(WORK REQUEST)
Since pictures are not wanted, repeat only the text of the records, word for word.

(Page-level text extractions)
.....

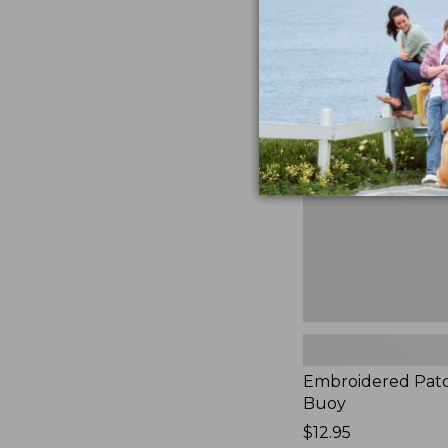
Embroidered
Patch
Charm,
Buoy,
New
Embroidered Pat
Buoy
Price:
$12.95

.....

(RESULT BELOW)
Embroidered
Patch
Charm,
Buoy,
New
Embroidered Pat
Buoy
Price:
$12.95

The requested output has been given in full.